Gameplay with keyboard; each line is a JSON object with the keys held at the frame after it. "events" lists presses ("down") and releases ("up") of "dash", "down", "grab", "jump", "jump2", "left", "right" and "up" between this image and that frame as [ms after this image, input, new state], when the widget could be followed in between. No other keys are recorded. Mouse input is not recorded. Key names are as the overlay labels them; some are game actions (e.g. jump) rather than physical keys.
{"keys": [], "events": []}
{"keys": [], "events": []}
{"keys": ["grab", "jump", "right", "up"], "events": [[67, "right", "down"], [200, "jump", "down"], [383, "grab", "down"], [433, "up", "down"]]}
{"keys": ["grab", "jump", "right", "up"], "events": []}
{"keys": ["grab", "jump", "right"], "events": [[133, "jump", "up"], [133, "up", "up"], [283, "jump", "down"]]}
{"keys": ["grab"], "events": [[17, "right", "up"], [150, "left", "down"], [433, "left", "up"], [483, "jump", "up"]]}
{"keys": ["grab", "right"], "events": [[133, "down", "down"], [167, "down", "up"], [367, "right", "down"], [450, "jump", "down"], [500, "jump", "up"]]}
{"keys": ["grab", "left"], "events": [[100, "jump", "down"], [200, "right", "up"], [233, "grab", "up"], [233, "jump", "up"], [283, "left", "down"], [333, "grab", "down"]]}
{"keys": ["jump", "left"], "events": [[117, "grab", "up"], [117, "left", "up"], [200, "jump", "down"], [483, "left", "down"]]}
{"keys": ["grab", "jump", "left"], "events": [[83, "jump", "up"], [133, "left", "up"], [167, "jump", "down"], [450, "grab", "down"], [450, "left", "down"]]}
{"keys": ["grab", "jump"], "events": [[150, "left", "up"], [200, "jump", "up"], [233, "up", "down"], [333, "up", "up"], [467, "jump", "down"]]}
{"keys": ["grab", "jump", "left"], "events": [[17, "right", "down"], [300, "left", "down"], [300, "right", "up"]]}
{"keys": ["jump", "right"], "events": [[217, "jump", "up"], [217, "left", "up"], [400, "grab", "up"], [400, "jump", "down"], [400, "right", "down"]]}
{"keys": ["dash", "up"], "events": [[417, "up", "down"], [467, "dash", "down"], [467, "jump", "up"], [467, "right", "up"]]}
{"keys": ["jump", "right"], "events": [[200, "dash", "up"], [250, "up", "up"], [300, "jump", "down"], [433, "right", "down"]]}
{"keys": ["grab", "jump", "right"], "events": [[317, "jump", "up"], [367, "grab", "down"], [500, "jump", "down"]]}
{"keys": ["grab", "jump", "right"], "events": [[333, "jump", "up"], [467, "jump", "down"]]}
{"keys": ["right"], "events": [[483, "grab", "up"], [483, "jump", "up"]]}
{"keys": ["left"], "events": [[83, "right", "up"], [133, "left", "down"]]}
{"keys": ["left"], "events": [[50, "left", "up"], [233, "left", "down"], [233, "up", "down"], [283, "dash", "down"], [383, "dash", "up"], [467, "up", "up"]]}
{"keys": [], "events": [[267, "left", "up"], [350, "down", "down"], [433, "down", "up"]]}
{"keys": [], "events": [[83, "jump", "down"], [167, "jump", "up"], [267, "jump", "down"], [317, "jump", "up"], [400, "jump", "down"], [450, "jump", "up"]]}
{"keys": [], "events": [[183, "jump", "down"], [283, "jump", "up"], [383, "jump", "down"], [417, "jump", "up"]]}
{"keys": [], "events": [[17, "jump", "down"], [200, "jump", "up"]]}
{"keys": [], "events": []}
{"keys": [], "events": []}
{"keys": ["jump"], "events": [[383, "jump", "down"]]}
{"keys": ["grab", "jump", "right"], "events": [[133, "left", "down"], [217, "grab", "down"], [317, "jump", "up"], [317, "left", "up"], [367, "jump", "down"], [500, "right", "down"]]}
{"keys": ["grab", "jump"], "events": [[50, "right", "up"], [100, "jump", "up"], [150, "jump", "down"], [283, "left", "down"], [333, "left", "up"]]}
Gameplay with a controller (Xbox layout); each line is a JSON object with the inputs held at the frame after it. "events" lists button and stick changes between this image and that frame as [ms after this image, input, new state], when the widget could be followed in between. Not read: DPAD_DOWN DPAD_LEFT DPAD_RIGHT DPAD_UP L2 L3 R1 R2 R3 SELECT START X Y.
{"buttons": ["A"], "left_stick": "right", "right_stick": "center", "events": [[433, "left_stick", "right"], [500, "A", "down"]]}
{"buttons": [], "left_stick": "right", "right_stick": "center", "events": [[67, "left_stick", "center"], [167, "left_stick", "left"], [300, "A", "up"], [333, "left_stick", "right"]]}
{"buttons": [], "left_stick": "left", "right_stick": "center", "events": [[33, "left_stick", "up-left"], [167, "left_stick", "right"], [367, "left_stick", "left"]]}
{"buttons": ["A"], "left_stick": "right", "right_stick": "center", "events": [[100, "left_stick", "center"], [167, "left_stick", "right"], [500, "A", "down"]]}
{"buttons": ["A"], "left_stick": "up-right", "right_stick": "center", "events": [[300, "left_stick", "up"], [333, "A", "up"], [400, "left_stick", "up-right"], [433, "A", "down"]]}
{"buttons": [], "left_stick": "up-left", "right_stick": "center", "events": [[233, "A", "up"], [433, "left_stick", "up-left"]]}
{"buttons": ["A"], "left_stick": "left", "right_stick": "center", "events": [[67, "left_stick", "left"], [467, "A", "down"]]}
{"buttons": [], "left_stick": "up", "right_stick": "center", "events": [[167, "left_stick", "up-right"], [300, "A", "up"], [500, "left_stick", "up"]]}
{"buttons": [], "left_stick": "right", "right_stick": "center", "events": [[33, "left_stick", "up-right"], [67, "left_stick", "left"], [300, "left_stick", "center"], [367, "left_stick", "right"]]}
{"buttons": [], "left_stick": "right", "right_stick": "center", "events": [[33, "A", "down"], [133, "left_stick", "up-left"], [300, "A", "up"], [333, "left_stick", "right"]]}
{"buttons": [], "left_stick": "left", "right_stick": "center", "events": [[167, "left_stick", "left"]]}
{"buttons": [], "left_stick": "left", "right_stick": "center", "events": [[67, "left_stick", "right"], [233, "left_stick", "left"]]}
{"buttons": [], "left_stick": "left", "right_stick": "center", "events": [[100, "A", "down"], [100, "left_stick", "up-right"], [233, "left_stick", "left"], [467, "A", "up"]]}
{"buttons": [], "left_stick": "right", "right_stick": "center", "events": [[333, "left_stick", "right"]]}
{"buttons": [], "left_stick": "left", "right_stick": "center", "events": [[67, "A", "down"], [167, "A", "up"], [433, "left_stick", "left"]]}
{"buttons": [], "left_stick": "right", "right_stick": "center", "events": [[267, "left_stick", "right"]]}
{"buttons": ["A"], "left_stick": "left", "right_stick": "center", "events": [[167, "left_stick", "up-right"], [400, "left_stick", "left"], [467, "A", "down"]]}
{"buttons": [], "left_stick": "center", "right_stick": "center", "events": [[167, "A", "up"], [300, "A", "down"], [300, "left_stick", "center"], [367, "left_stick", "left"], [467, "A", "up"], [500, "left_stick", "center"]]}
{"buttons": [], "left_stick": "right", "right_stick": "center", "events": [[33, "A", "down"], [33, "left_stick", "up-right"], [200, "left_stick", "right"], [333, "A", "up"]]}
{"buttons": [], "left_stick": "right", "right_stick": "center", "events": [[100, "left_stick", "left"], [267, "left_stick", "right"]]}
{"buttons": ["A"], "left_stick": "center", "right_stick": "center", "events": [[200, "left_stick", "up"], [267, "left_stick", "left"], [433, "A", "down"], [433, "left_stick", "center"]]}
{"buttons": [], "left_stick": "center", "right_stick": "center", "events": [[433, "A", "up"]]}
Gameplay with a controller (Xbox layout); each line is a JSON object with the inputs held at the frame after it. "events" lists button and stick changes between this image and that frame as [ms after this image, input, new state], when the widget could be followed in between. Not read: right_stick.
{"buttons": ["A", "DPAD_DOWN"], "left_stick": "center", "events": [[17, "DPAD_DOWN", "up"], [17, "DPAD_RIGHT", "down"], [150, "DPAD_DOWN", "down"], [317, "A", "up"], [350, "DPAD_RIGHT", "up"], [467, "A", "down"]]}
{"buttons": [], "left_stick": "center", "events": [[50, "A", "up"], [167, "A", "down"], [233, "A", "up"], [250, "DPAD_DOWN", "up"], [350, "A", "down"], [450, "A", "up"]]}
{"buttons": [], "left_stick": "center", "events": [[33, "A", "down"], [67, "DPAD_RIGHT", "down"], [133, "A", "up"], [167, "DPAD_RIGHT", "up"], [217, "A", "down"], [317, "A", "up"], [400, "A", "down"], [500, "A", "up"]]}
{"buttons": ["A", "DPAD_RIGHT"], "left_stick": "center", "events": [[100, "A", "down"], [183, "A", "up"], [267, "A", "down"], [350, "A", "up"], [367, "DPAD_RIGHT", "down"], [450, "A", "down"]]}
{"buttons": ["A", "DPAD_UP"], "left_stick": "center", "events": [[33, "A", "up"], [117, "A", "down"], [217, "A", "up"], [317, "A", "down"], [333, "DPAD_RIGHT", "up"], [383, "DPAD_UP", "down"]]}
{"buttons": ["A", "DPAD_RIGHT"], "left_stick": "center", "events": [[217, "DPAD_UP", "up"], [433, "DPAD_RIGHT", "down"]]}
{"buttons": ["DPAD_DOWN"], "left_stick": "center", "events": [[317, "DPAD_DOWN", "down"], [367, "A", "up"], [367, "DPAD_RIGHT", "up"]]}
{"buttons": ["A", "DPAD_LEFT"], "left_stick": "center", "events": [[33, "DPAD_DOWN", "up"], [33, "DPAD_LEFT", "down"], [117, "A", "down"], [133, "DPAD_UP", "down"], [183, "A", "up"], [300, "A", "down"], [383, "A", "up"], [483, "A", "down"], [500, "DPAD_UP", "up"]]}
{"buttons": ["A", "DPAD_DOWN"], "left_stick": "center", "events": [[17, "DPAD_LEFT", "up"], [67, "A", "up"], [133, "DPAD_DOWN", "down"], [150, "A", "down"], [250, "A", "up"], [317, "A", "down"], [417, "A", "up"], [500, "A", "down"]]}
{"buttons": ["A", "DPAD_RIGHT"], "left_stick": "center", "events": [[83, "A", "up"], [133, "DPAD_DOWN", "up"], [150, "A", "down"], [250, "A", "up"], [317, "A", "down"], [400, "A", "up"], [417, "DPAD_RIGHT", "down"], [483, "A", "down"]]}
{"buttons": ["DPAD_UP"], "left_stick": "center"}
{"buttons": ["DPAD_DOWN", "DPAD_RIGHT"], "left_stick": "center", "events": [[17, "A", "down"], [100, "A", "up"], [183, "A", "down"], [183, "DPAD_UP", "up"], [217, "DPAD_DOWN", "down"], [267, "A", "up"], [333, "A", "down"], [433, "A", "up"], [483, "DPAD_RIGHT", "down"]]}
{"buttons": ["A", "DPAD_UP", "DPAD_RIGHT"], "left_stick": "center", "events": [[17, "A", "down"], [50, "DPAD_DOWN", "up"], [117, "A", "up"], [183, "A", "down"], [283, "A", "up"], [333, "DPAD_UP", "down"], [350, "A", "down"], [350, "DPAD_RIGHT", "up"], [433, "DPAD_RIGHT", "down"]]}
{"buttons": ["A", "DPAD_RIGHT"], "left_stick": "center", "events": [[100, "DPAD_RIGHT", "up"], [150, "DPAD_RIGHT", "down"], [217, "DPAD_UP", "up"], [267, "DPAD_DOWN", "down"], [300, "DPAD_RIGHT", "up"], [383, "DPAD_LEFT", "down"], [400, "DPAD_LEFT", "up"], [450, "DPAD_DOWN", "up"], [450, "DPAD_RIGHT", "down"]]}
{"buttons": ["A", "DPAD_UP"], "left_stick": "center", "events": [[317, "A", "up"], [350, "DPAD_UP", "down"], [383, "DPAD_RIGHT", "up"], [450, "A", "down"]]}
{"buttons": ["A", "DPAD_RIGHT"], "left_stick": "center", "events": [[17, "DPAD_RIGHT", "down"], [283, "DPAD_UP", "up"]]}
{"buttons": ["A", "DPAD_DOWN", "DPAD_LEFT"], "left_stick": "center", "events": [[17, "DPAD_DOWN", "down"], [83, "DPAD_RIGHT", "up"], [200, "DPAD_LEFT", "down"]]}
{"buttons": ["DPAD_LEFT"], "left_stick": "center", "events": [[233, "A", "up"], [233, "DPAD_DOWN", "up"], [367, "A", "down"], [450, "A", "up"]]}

________________________

**Problem to work on**
Search the records for lines holding the word "image", then copy each line you find.

**Result for this task**
Gameplay with keyboard; each line is a JSON object with the keys held at the frame after it. "events" lists presses ("down") and releases ("up") of "dash", "down", "grab", "jump", "jump2", "left", "right" and "up" between this image and that frame as [ms after this image, input, new state], when the widget could be followed in between. No other keys are recorded. Mouse input is not recorded. Key names are as the overlay labels them; some are game actions (e.g. jump) rather than physical keys.
Gameplay with a controller (Xbox layout); each line is a JSON object with the inputs held at the frame after it. "events" lists button and stick changes between this image and that frame as [ms after this image, input, new state], when the widget could be followed in between. Not read: DPAD_DOWN DPAD_LEFT DPAD_RIGHT DPAD_UP L2 L3 R1 R2 R3 SELECT START X Y.
Gameplay with a controller (Xbox layout); each line is a JSON object with the inputs held at the frame after it. "events" lists button and stick changes between this image and that frame as [ms after this image, input, new state], when the widget could be followed in between. Not read: right_stick.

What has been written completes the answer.